Order of growth of the code would be O(N^3).
In general k nested loops of length N contribute growth of O(N^k).
Here are two was to find that the time complexity is Theta(N^3) without much calculation.
First, you select i<j<k from the range 0 through N-1. The number of ways to choose 3 objects out of N is the binomial coefficient N choose 3 = N*(N-1)*(N-2)/(3*2*1) ~ (N^3)/6 = O(N^3), and more precisely Theta(N^3).
Second, an upper bound is that you choose i, j, and k from N possibilities, so there are at most N*N*N = N^3 choices. This is O(N^3). You can also find a lower bound of the same type since you can choose i from 0 through N/3-1, j from N/3 through 2N/3-1, and k from 2N/3 through N-1. This gives you at least floor(N/3)^3 choices, which is about N^3/27. Since you have an upper bound and lower bound of the same form, the time complexity is Theta(N^3).
I'm first asked to develop a simple sorting algorithm that sorts an array of integers in ascending order and put it to code:
int i, j;
for ( i = 0; i < n - 1; i++)
{
if(A[i] > A[i+1])
swap(A, i+1, i);
for (j = n - 2; j >0 ; j--)
if(A[j] < A[j-1])
swap(A, j-1, j);
}
Now that I have the sort function, I'm asked to do a theoretical analysis for the running time of the algorithm. It says that the answer is O(n^2) but I'm not quite sure how to prove that complexity.

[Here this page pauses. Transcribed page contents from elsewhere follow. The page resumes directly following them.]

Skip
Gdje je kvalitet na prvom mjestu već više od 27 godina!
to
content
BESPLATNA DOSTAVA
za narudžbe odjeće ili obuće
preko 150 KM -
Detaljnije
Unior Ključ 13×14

What I know so far is that the 1st loop runs from 0 to n-1, (so n-1 times), and the 2nd loop from n-2 to 0, (so n-2 times).
Doing the recurrence relation:
let C(n) = the number of comparisons
for C(2) = C(n-1) + C(n-2)
= C(1) + C(0)
C(2) = 0 comparisons?
C(n) in general would then be: C(n-1) + C(n-2) comparisons?

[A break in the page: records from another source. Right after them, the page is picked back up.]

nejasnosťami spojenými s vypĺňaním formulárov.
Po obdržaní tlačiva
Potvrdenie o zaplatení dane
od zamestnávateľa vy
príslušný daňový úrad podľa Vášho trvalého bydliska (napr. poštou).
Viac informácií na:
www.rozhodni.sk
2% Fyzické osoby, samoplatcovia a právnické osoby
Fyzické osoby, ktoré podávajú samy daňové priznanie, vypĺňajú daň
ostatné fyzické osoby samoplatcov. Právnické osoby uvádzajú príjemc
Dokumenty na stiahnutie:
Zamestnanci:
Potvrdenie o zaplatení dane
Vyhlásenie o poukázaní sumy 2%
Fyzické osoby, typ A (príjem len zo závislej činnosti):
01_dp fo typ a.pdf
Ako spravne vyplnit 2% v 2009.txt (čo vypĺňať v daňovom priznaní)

If anyone could guide my step by step, that would be greatly appreciated.
When doing a "real" big O - time complexity analysis, you select one operation that you count, obviously the one that dominates the running time. In your case you could either choose the comparison or the swap, since worst case there will be a lot of swaps right?
Then you calculate how many times this will be evoked, scaling to input. So in your case you are quite right with your analysis, you simply do this:
C = O((n - 1)(n - 2)) = O(n^2 -3n + 2) = O(n^2)

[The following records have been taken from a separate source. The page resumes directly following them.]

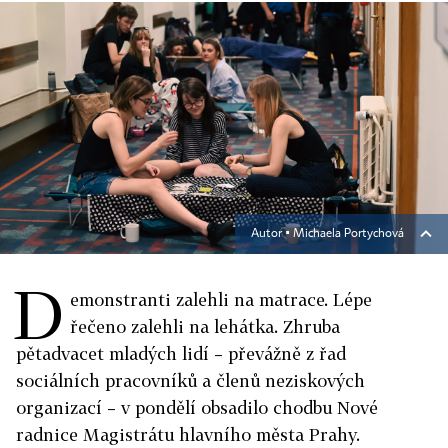
Autor ▪
Michaela Portychová
D
emonstranti zalehli na matrace. Lépe
řečeno zalehli na lehátka. Zhruba
pětadvacet mladých lidí – převážně z řad
sociálních pracovníků a členů neziskových
organizací – v pondělí obsadilo chodbu Nové
radnice Magistrátu hlavního města Prahy.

I come up with these numbers through reasoning about the flow of data in your code. You have one outer for-loop iterating right? Inside that for-loop you have another for-loop iterating. The first for-loop iterates n - 1 times, and the second one n - 2 times. Since they are nested, the actual number of iterations are actually the multiplication of these two, because for every iteration in the outer loop, the whole inner loop runs, doing n - 2 iterations.
As you might know you always remove all but the dominating term when doing time complexity analysis.
There is a lot to add about worst-case complexity and average case, lower bounds, but this will hopefully make you grasp how to reason about big O time complexity analysis.
I've seen a lot of different techniques for actually analyzing the expression, such as your recurrence relation. However I personally prefer to just reason about the code instead. There are few algorithms which have hard upper bounds to compute, lower bounds on the other hand are in general very hard to compute.
Your analysis is correct: the outer loop makes n-1 iterations. The inner loop makes n-2.
So, for each iteration of the outer loop, you have n-2 iterations on the internal loop. Thus, the total number of steps is (n-1)(n-2) = n^2-3n+2.
The dominating term (which is what matters in big-O analysis) is n^2, so you get O(n^2) runtime.
I personally wouldn't use the recurrence method in this case. Writing the recurrence equation is usually helpful in recursive functions, but in simpler algorithms like this, sometimes it's just easier to look at the code and do some simple math.